$10,000,000 February __, 2000
FOR VALUE RECEIVED, the undersigned, THE TITAN CORPORATION, a Delaware corporation (the “Borrower ”), promises to pay to the order of CREDIT SUISSE FIRST BOSTON and its registered assigns (the “Swing Line Lender ”) on the Stated Maturity Date for all Revolving Loans, the principal sum of TEN MILLION DOLLARS ($10,000,000) or, if less, the aggregate unpaid principal amount of all Swing Line Loans made by the Swing Line Lender pursuant to that certain Senior Secured Credit Agreement, dated as of February __, 2000 (as amended, restated, supplemented or otherwise modified from time to time, the “Credit Agreement ”), among the Borrower, the various financial institutions (including the Swing Line Lender) as are or may become parties thereto (collectively, the “Lenders ”), Credit Suisse First Boston, as administrative agent for the Lenders (the “Administrative Agent ”), First Union Securities, Inc. as Syndication Agent, and The Bank of Nova Scotia, as Documentation Agent. Unless otherwise defined, terms used herein have the meanings provided in the Credit Agreement.
The Borrower also promises to pay interest on the unpaid principal amount hereof from time to time outstanding from the date hereof until maturity (whether by acceleration or otherwise) and, after maturity, until paid, at the rates per annum and on the dates specified in the Credit Agreement. Payments of both principal and interest are to be made in lawful money of the United States of America in same day or immediately available funds to the account designated by the Administrative Agent pursuant to the Credit Agreement.
This Swing Line Note is
the Swing Line Note referred to in, and evidences Obligations incurred under, the Credit Agreement, to which reference is made for a description of the security for this Swing Line Note and for a statement of the terms and conditions on which the Borrower is permitted and required to make prepayments and repayments of principal of the Obligations evidenced by this Swing Line Note and on which such Obligations may be declared to be immediately due and payable.

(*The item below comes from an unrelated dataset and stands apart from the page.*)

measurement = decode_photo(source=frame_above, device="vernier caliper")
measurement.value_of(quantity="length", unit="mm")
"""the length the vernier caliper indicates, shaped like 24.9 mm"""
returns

The Borrower hereby irrevocably authorizes the Swing Line Lender to make (or cause to be made) appropriate notations on the grid attached hereto (or on any continuation of such grid), which notations, if made, shall evidence, inter alia. the date of and the outstanding principal of, the Swing Line Loans evidenced hereby. Such notations shall be rebuttable presumptive evidence of the accuracy of the information so set forth; provided. however. that the failure of the Swing Line Lender to make any such notations shall not limit or otherwise affect any Obligations of the Borrower.
Any assignment or transfer of this Swing Line Note shall be effective solely by registration thereof in the Register pursuant to the Credit Agreement.
All parties hereto, whether as makers, endorsers, or otherwise, severally waive presentment for payment, demand, protest and notice of dishonor.
THIS SWING LINE NOTE SHALL BE DEEMED TO BE A CONTRACT MADE UNDER AND GOVERNED BY THE INTERNAL LAWS OF THE STATE OF NEW YORK (INCLUDING FOR SUCH PURPOSES SECTIONS 5-1401 AND 5-1402 OF THE GENERAL OBLIGATIONS LAW OF THE STATE OF NEW YORK).